Instructions for the task.
Lines below that include the word "expires" should each be copied.

+ + + + +

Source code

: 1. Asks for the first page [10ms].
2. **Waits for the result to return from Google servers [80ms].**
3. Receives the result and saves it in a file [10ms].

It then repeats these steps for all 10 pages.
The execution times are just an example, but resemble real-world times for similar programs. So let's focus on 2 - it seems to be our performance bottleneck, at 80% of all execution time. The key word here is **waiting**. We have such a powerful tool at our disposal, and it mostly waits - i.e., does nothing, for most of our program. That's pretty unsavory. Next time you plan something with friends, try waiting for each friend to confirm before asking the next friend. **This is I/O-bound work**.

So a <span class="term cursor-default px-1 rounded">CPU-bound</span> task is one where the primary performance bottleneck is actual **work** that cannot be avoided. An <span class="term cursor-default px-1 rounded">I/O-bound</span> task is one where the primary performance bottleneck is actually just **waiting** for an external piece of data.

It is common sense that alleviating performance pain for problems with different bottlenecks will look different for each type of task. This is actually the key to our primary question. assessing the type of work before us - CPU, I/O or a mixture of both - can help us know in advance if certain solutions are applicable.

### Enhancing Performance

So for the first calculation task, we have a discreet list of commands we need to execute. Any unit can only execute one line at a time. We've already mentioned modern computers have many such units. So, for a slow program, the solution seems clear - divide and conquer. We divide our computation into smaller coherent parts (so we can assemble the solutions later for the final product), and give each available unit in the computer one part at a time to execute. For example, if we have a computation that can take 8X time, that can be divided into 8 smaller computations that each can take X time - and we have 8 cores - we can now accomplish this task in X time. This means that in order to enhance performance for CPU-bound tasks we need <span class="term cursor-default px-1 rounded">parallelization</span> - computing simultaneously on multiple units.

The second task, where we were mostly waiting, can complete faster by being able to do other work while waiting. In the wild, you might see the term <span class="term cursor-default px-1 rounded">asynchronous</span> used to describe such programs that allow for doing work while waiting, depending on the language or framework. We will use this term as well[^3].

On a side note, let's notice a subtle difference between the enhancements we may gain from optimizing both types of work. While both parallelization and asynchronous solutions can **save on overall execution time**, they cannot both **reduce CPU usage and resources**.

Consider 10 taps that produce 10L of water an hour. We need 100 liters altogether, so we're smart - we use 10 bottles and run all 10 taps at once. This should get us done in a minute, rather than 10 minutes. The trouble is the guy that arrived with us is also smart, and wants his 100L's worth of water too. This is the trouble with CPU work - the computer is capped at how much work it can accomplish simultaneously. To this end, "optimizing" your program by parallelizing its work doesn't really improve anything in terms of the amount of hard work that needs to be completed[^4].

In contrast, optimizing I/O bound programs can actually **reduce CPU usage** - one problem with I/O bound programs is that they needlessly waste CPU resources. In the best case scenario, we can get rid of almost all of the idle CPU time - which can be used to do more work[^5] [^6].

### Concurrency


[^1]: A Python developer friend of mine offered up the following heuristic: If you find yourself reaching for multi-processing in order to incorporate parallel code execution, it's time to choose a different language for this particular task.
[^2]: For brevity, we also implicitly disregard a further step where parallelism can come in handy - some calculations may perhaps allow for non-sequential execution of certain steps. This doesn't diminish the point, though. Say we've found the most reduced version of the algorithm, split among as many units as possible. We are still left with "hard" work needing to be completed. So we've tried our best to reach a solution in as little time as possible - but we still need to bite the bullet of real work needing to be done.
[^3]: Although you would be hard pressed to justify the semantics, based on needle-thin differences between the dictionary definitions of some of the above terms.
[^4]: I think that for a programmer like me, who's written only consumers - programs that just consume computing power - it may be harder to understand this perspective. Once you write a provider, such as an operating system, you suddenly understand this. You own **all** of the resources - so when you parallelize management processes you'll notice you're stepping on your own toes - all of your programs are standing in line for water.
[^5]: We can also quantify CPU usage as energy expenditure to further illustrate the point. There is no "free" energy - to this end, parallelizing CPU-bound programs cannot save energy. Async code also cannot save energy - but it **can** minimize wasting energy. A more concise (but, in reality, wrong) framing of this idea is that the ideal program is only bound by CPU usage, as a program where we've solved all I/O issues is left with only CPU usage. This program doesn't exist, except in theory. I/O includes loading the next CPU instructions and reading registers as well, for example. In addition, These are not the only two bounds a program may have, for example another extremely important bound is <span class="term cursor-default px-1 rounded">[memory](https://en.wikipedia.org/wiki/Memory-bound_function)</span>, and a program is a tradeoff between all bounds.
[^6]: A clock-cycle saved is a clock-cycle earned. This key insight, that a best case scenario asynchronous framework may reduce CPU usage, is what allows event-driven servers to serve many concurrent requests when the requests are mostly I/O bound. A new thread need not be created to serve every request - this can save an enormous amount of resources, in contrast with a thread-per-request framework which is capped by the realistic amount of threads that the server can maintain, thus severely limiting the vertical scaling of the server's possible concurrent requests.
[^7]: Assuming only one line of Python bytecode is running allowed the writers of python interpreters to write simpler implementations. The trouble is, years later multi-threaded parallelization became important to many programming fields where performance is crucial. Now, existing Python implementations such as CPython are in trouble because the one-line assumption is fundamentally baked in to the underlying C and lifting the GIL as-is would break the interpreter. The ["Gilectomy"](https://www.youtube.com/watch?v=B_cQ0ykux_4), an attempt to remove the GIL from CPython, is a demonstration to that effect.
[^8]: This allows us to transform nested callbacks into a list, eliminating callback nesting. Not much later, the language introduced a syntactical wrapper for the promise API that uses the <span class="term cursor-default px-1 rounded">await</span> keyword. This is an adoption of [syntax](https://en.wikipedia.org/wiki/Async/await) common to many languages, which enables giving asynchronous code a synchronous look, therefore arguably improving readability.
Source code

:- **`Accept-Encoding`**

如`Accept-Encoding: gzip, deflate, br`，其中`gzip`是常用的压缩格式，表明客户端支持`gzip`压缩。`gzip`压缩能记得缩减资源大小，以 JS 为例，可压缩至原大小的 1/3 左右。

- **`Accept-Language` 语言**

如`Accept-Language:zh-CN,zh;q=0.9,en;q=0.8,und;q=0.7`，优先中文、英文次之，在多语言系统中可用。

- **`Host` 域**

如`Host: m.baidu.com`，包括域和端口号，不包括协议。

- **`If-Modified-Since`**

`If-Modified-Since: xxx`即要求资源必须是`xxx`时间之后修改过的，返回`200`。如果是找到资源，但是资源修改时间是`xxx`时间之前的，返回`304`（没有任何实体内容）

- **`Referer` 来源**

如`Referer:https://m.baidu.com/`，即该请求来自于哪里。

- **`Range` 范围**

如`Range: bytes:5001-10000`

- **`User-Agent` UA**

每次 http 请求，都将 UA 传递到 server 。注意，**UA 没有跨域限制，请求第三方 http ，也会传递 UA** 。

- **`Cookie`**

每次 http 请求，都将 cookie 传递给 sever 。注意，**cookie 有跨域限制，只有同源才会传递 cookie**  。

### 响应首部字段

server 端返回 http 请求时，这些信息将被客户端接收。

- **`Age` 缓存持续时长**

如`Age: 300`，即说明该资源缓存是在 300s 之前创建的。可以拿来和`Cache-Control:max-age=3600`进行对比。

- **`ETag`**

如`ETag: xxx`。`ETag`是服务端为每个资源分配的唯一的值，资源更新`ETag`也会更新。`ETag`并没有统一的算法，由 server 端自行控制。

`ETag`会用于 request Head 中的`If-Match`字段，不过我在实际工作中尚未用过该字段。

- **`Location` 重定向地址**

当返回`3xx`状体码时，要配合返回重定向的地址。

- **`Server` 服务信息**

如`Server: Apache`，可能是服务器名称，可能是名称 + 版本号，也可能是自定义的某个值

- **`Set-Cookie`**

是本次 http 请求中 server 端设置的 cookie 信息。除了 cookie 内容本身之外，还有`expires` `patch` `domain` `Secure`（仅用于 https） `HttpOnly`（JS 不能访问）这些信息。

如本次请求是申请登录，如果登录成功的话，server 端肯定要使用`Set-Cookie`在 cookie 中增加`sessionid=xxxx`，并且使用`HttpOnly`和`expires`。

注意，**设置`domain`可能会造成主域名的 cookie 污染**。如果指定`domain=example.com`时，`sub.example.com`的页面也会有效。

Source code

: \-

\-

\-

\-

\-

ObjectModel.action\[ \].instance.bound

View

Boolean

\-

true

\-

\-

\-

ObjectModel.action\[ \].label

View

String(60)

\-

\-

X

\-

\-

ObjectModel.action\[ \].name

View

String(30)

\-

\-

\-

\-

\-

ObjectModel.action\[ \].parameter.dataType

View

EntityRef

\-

+ + + + +

Answer.
是本次 http 请求中 server 端设置的 cookie 信息。除了 cookie 内容本身之外，还有`expires` `patch` `domain` `Secure`（仅用于 https） `HttpOnly`（JS 不能访问）这些信息。
如本次请求是申请登录，如果登录成功的话，server 端肯定要使用`Set-Cookie`在 cookie 中增加`sessionid=xxxx`，并且使用`HttpOnly`和`expires`。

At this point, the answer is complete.